(Version difference data)
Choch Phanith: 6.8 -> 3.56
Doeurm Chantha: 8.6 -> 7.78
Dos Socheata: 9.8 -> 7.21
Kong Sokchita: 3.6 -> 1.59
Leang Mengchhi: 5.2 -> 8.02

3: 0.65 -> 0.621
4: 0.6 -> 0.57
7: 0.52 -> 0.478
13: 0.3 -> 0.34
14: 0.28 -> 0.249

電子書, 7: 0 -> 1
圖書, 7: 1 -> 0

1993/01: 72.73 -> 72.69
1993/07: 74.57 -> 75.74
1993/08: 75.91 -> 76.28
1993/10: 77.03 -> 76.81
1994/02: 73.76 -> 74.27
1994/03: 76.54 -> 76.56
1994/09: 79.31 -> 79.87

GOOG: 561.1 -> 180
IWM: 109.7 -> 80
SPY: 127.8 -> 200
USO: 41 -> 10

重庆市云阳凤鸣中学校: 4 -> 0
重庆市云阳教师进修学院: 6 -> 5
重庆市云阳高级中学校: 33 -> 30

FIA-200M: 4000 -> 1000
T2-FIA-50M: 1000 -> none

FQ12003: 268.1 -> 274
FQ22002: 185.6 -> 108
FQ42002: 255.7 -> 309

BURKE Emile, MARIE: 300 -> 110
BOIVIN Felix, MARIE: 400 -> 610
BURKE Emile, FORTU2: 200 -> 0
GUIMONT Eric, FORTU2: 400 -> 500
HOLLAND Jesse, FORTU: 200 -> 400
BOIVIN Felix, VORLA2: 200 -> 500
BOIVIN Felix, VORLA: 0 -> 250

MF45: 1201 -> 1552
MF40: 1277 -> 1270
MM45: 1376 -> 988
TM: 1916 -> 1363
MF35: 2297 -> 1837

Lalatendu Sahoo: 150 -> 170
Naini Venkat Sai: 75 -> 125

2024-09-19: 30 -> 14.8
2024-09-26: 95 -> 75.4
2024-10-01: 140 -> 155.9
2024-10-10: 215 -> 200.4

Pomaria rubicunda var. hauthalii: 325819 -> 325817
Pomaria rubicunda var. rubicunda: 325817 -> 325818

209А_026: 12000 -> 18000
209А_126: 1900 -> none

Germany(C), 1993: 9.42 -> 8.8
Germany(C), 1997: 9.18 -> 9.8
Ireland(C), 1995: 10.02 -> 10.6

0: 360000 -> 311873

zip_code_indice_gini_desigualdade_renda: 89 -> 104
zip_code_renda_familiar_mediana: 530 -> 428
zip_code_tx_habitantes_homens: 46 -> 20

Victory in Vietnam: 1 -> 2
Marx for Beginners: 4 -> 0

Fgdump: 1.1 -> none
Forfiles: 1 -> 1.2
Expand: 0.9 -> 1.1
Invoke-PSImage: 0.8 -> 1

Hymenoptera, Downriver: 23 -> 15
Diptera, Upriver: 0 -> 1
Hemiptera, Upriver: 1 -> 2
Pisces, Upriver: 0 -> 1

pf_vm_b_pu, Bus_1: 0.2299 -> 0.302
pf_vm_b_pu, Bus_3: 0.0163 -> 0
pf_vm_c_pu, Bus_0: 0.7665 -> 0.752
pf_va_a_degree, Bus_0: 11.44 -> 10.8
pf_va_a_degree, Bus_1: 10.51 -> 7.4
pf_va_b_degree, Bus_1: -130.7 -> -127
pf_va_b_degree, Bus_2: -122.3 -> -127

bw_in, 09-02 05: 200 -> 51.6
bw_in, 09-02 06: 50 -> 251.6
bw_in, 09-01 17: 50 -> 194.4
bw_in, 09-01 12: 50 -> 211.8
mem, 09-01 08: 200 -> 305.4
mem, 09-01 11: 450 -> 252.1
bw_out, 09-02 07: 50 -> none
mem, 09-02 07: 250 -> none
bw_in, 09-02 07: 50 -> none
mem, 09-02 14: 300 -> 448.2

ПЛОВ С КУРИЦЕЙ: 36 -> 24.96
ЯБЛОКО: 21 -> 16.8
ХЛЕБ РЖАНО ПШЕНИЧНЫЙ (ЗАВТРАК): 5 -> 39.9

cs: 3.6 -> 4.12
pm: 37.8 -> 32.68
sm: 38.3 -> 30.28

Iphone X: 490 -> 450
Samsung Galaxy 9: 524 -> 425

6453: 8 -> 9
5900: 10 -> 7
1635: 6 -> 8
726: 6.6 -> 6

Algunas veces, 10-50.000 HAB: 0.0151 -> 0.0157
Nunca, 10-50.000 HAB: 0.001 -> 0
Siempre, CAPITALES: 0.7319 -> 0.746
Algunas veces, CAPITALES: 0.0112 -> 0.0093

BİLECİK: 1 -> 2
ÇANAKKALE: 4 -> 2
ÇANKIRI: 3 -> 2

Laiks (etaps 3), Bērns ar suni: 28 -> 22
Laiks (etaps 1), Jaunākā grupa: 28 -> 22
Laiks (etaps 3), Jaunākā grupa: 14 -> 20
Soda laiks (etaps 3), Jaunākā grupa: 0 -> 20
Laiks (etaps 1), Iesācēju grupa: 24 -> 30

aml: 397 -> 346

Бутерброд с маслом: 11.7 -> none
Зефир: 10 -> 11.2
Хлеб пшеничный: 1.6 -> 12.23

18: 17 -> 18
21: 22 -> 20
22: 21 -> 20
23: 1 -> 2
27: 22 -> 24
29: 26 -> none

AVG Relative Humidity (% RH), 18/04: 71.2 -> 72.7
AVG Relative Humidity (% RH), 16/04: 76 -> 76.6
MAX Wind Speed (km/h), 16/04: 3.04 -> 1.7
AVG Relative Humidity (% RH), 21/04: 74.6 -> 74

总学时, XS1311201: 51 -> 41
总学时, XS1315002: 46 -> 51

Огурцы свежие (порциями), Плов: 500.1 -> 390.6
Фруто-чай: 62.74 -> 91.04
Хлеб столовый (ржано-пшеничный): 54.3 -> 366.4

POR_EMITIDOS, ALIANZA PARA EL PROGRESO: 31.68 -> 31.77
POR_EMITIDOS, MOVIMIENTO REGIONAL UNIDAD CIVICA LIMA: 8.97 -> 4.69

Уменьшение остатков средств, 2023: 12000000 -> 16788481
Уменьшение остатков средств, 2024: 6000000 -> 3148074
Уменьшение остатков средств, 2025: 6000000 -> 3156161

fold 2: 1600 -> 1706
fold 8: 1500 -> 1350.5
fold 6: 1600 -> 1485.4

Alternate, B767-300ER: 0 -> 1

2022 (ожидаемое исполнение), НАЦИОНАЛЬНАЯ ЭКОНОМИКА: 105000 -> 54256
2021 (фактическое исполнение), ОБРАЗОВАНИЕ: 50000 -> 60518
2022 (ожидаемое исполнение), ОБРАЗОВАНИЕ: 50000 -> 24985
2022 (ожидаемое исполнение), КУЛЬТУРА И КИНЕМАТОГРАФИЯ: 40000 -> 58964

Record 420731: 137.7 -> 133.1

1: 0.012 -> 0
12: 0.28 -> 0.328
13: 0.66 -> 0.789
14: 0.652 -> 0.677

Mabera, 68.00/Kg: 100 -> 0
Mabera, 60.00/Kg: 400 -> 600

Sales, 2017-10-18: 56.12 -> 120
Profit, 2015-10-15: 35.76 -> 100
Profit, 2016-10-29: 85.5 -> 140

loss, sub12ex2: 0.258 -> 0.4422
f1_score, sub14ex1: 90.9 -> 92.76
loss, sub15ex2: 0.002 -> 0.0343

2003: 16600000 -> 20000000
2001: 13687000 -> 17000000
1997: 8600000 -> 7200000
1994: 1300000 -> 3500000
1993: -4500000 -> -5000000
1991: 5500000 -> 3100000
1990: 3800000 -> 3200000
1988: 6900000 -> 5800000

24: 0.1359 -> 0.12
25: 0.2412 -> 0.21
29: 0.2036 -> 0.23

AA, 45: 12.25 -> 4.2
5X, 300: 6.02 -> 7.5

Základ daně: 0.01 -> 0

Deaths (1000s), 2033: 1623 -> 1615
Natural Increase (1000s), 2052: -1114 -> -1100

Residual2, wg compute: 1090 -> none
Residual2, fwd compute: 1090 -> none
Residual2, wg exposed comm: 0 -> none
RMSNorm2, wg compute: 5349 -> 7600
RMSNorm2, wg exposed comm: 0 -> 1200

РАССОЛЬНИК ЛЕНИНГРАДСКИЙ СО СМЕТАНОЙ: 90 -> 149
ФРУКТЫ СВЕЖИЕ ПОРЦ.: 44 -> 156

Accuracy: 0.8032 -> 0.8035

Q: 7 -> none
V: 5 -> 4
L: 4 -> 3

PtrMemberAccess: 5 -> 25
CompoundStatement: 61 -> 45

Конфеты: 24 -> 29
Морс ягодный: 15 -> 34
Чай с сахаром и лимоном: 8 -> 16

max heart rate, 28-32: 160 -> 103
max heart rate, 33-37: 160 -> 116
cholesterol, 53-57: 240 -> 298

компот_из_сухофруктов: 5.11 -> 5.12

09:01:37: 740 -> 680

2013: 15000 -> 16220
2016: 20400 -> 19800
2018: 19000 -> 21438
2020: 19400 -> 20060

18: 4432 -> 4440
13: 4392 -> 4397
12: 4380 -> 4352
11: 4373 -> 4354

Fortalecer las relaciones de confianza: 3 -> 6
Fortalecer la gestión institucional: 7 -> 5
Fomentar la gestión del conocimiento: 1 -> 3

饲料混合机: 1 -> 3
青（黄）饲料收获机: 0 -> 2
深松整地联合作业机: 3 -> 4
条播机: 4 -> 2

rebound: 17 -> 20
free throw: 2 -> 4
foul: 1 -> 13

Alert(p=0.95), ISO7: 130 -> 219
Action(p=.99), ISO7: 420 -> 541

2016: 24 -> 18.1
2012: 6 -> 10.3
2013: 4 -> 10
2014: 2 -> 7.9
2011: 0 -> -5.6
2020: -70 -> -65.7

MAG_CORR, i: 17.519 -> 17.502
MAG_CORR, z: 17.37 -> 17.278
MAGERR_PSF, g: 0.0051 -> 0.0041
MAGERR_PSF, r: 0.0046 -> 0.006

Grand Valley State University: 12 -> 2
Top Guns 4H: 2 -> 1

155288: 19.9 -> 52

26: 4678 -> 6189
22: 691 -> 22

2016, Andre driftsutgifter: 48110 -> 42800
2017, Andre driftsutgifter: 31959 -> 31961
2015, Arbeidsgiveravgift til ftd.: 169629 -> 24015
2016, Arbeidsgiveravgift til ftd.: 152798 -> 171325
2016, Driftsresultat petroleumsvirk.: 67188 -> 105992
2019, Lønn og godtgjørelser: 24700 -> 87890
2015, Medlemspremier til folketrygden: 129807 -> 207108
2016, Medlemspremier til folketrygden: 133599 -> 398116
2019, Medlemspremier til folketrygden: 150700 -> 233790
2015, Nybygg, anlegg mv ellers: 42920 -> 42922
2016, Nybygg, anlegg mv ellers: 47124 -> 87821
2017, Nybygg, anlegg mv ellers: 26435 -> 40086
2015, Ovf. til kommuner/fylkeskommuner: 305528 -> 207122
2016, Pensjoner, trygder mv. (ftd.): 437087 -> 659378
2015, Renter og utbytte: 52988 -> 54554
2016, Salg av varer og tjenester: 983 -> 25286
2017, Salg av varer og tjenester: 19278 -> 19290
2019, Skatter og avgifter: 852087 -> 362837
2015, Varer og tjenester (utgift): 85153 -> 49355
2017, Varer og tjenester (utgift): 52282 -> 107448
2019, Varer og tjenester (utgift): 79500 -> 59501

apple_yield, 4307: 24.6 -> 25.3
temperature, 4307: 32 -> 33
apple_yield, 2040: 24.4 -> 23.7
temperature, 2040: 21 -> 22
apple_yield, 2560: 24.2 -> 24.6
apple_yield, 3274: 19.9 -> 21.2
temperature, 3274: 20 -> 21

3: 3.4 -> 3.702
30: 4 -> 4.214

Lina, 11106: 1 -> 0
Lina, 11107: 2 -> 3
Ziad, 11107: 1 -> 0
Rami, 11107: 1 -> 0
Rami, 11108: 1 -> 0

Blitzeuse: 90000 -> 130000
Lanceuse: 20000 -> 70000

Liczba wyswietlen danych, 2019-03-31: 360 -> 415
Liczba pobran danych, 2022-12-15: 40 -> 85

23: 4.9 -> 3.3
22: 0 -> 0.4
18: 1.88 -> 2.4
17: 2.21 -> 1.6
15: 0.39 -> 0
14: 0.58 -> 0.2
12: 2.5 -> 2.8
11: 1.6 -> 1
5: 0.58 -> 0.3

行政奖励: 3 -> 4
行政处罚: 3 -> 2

- [Work order]: Although the records may continue, retype only the lines from the first one through the one containing "bw_in, 09-02 06: 50 -> 251.6", exactly as they appear.

- [Exercise output]:
Choch Phanith: 6.8 -> 3.56
Doeurm Chantha: 8.6 -> 7.78
Dos Socheata: 9.8 -> 7.21
Kong Sokchita: 3.6 -> 1.59
Leang Mengchhi: 5.2 -> 8.02

3: 0.65 -> 0.621
4: 0.6 -> 0.57
7: 0.52 -> 0.478
13: 0.3 -> 0.34
14: 0.28 -> 0.249

電子書, 7: 0 -> 1
圖書, 7: 1 -> 0

1993/01: 72.73 -> 72.69
1993/07: 74.57 -> 75.74
1993/08: 75.91 -> 76.28
1993/10: 77.03 -> 76.81
1994/02: 73.76 -> 74.27
1994/03: 76.54 -> 76.56
1994/09: 79.31 -> 79.87

GOOG: 561.1 -> 180
IWM: 109.7 -> 80
SPY: 127.8 -> 200
USO: 41 -> 10

重庆市云阳凤鸣中学校: 4 -> 0
重庆市云阳教师进修学院: 6 -> 5
重庆市云阳高级中学校: 33 -> 30

FIA-200M: 4000 -> 1000
T2-FIA-50M: 1000 -> none

FQ12003: 268.1 -> 274
FQ22002: 185.6 -> 108
FQ42002: 255.7 -> 309

BURKE Emile, MARIE: 300 -> 110
BOIVIN Felix, MARIE: 400 -> 610
BURKE Emile, FORTU2: 200 -> 0
GUIMONT Eric, FORTU2: 400 -> 500
HOLLAND Jesse, FORTU: 200 -> 400
BOIVIN Felix, VORLA2: 200 -> 500
BOIVIN Felix, VORLA: 0 -> 250

MF45: 1201 -> 1552
MF40: 1277 -> 1270
MM45: 1376 -> 988
TM: 1916 -> 1363
MF35: 2297 -> 1837

Lalatendu Sahoo: 150 -> 170
Naini Venkat Sai: 75 -> 125

2024-09-19: 30 -> 14.8
2024-09-26: 95 -> 75.4
2024-10-01: 140 -> 155.9
2024-10-10: 215 -> 200.4

Pomaria rubicunda var. hauthalii: 325819 -> 325817
Pomaria rubicunda var. rubicunda: 325817 -> 325818

209А_026: 12000 -> 18000
209А_126: 1900 -> none

Germany(C), 1993: 9.42 -> 8.8
Germany(C), 1997: 9.18 -> 9.8
Ireland(C), 1995: 10.02 -> 10.6

0: 360000 -> 311873

zip_code_indice_gini_desigualdade_renda: 89 -> 104
zip_code_renda_familiar_mediana: 530 -> 428
zip_code_tx_habitantes_homens: 46 -> 20

Victory in Vietnam: 1 -> 2
Marx for Beginners: 4 -> 0

Fgdump: 1.1 -> none
Forfiles: 1 -> 1.2
Expand: 0.9 -> 1.1
Invoke-PSImage: 0.8 -> 1

Hymenoptera, Downriver: 23 -> 15
Diptera, Upriver: 0 -> 1
Hemiptera, Upriver: 1 -> 2
Pisces, Upriver: 0 -> 1

pf_vm_b_pu, Bus_1: 0.2299 -> 0.302
pf_vm_b_pu, Bus_3: 0.0163 -> 0
pf_vm_c_pu, Bus_0: 0.7665 -> 0.752
pf_va_a_degree, Bus_0: 11.44 -> 10.8
pf_va_a_degree, Bus_1: 10.51 -> 7.4
pf_va_b_degree, Bus_1: -130.7 -> -127
pf_va_b_degree, Bus_2: -122.3 -> -127

bw_in, 09-02 05: 200 -> 51.6
bw_in, 09-02 06: 50 -> 251.6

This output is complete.